Juneau birders photograph rare Long-billed Curlew
A Juneau couple has likely made the first verified sighting of a Long-billed Curlew in Alaska. North America’s largest shorebird, rarely seen in this part of the country, may become No. 502 on the Checklist of Alaska Birds.
Martina Kallenberger and husband Doug Sanvik were bird watching at Boy Scout Camp on May 3. Kallenberger says they started around 11 a.m. walking the trail and beach and were going through the meadow around 1:30.
“We were actually watching a flock of Lapland Longspurs when we noticed these two shorebirds on a little rise by the stream and one of them was a Whimbrel, which we recognized, and the other one was just shockingly different,” Kallenberger says.
Kallenberger and Sanvik watched the bird for at least an hour, taking pictures and referring to guidebooks. They had an inkling it might be the Long-billed Curlew.
“During the course of the time we were sitting there I was going through the bird book thinking, ‘Well, gosh it can’t be this, it could be— No…’ And I kept coming back to the Curlew, and Doug and I were both like, ‘It sure looks like a match but, gosh, it just doesn’t seem right.'”
They had reason to be hesitant.
“It is very rare,” says Steve Heinl.
Heinl is a lifelong birder and sits on the University of Alaska Museum’s Alaska Checklist Committee, which maintains and decides what goes on the official list of birds documented in Alaska.
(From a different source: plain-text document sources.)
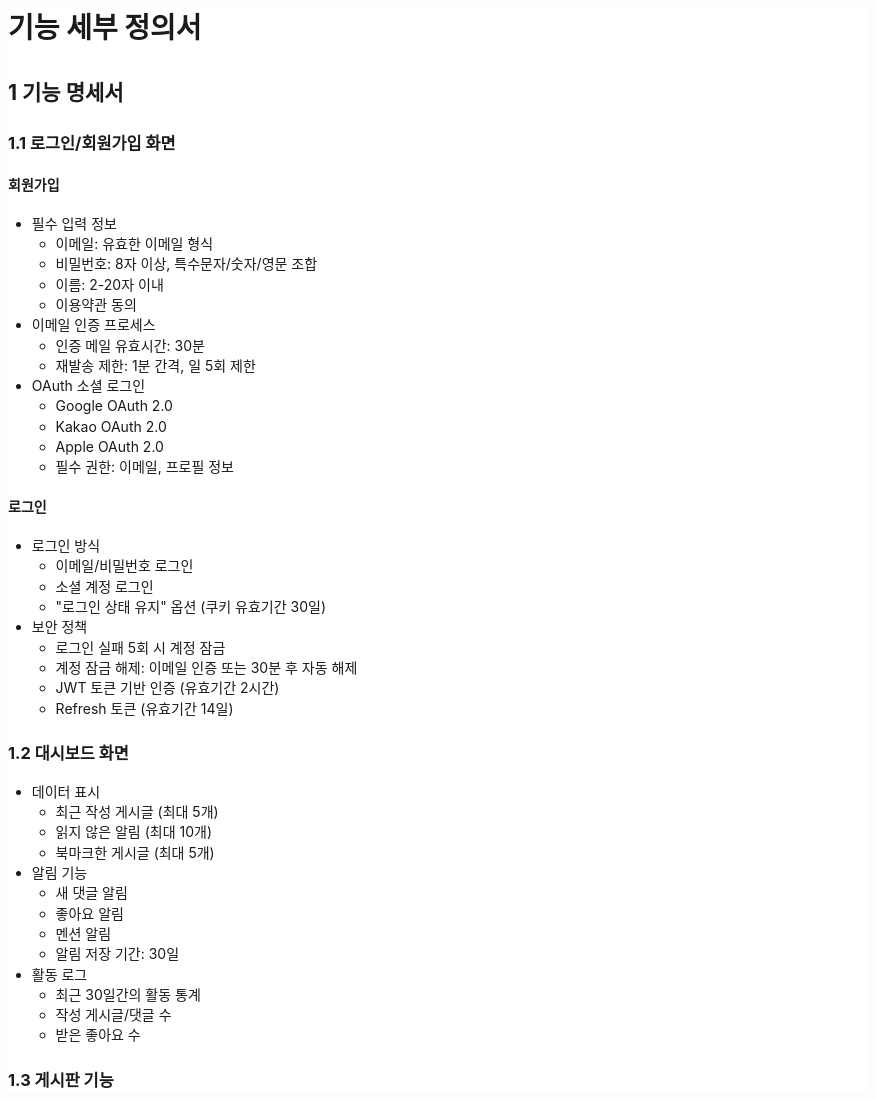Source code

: # **기능 세부 정의서**

## **1 기능 명세서**

### **1.1 로그인/회원가입 화면**

#### **회원가입**
- 필수 입력 정보
  - 이메일: 유효한 이메일 형식
  - 비밀번호: 8자 이상, 특수문자/숫자/영문 조합
  - 이름: 2-20자 이내
  - 이용약관 동의
- 이메일 인증 프로세스
  - 인증 메일 유효시간: 30분
  - 재발송 제한: 1분 간격, 일 5회 제한
- OAuth 소셜 로그인
  - Google OAuth 2.0
  - Kakao OAuth 2.0
  - Apple OAuth 2.0
  - 필수 권한: 이메일, 프로필 정보

#### **로그인**
- 로그인 방식
  - 이메일/비밀번호 로그인
  - 소셜 계정 로그인
  - "로그인 상태 유지" 옵션 (쿠키 유효기간 30일)
- 보안 정책
  - 로그인 실패 5회 시 계정 잠금
  - 계정 잠금 해제: 이메일 인증 또는 30분 후 자동 해제
  - JWT 토큰 기반 인증 (유효기간 2시간)
  - Refresh 토큰 (유효기간 14일)

### **1.2 대시보드 화면**

- 데이터 표시
  - 최근 작성 게시글 (최대 5개)
  - 읽지 않은 알림 (최대 10개)
  - 북마크한 게시글 (최대 5개)
- 알림 기능
  - 새 댓글 알림
  - 좋아요 알림
  - 멘션 알림
  - 알림 저장 기간: 30일
- 활동 로그
  - 최근 30일간의 활동 통계
  - 작성 게시글/댓글 수
  - 받은 좋아요 수

### **1.3 게시판 기능**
“There had only been three previous reports of a Long-billed Curlew in Alaska, but none of them were photographed,” he says.
This is what makes Kallenberger and Sanvik’s sighting a likely entry on the list. Heinl says a sighting can be verified with photographs or a specimen.
Sightings of Long-billed Curlews on the unsubstantiated list first took place in 1973 near Juneau’s Eagle River, not again until 1992 on the Stikine River near Wrangell, and most recently in 2008 on the Situk River in Yakutat.
Long-billed Curlews spend winters in Mexico and on the west coast of North America. They breed throughout the West from southern Canada to New Mexico.
Heinl says the bird in Juneau likely flew farther than it needed to.
“I think it overshot its normal breeding range, which means it migrated too far north. Often birds that migrate to the wrong place are younger birds so it perhaps was on its first northward migration,” Heinl says.
That’s part of what makes watching birds so great, Heinl says, and why the Checklist of Alaska Birds will likely never stop growing.
“They have wings and they fly off in the wrong direction and there’s always potential to see something you’ve never seen before,” he says.
Kallenberger and Sanvik are proof of this. Kallenberger says they’ve spent many hours birdwatching at Boy Scout Camp and never imagined they’d see a Long-billed Curlew.
“Anytime I see a new species, it’s just hugely exciting,” Kallenberger says. “But to see something as unusual as this bird in this place was even doubly so.”
For Kallenberger and Sanvik, it was a matter of being in the right place at the right time.